Under pressure from Republicans as well as Democrats who are unhappy with his proposed 1983 budget, especially its $91.5 billion deficit, Reagan said last week that Congress had "running room" to consider changes in the spending plan so long as it didn't tamper with his tax and military buildup programs.
In nuances rather than specifics--"atmospherics," Stockman called them--the budget director appeared to go a little further yesterday in extending an olive branch to Congress.
"At this stage of the process, we've presented our best shot . . . we've got a good budget," he told the committee. "The next stage is up to you. I believe this administration, and I think this president, will look very carefully at a good faith, sincere effort on the part of the responsible leaders of Congress . . . to propose something different."
But, while congressional alternatives might include changes in the tax and defense programs, it would be a "grave mistake" to rely "mainly or solely" on these areas for major deficit reductions, Stockman added.
Asked by Rep. Les Aspin (D-Wis.) if the administration would reject a $10 billion cut in its $221 billion defense buildup program, Stockman said there "may be room" for additional savings but added that a cut of $20 billion to $30 billion would be unacceptable.
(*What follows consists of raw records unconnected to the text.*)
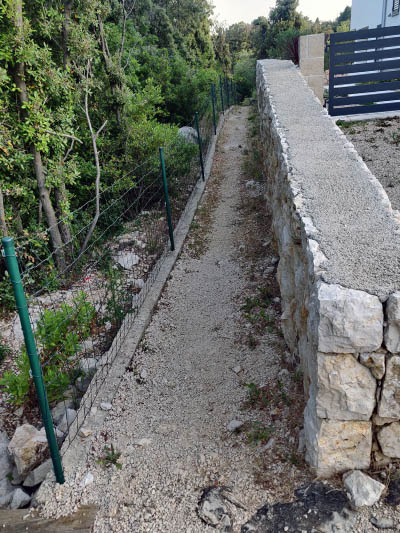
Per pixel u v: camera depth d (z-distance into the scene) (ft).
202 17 89.35
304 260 9.77
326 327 7.32
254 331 14.28
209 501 8.76
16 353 15.58
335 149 14.40
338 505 8.12
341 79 29.19
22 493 9.99
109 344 14.75
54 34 22.09
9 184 19.53
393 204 17.72
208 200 27.53
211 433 10.62
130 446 10.62
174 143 28.07
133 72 39.19
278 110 19.86
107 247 20.61
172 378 12.88
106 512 9.04
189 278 18.61
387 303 7.15
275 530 7.97
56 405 12.74
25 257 19.56
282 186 14.12
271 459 9.45
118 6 38.86
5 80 16.84
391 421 7.92
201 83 50.01
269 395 11.39
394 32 27.58
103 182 26.07
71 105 21.72
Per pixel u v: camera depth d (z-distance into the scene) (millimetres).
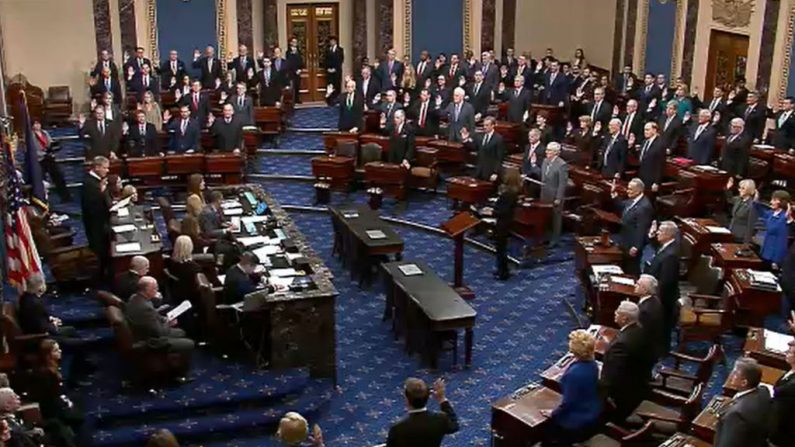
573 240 15070
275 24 22469
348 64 23562
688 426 7934
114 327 9766
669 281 10070
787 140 16531
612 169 15078
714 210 14781
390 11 22875
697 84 21094
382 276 13203
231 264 11484
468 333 11016
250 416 9812
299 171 18484
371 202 16688
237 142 17234
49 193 17016
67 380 10117
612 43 24062
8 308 10219
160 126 18375
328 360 10539
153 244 11930
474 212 15266
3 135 11352
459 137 17453
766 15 18734
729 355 10898
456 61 20938
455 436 9695
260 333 10469
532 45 24609
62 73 21266
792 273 11320
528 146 15281
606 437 7996
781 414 7672
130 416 9586
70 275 12047
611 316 10812
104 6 21109
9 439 7520
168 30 21734
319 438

Aspin agreed but said he thought a cut of up to $10 billion would be "responsible." Stockman again dodged comment on a $10 billion cut, responding simply that the budget process is a "two-way street."
On the issue of the tax cuts that Congress approved last year at Reagan's behest, Stockman urged Congress to "take a look at the revenue code but don't reverse the important and fundamental changes" that it approved.
While this would rule out any tampering with the large individual tax cuts scheduled for 1982 and 1983, which some lawmakers want to defer or repeal to help reduce future deficits, the entire tax package wasn't "chiseled in stone," Stockman said.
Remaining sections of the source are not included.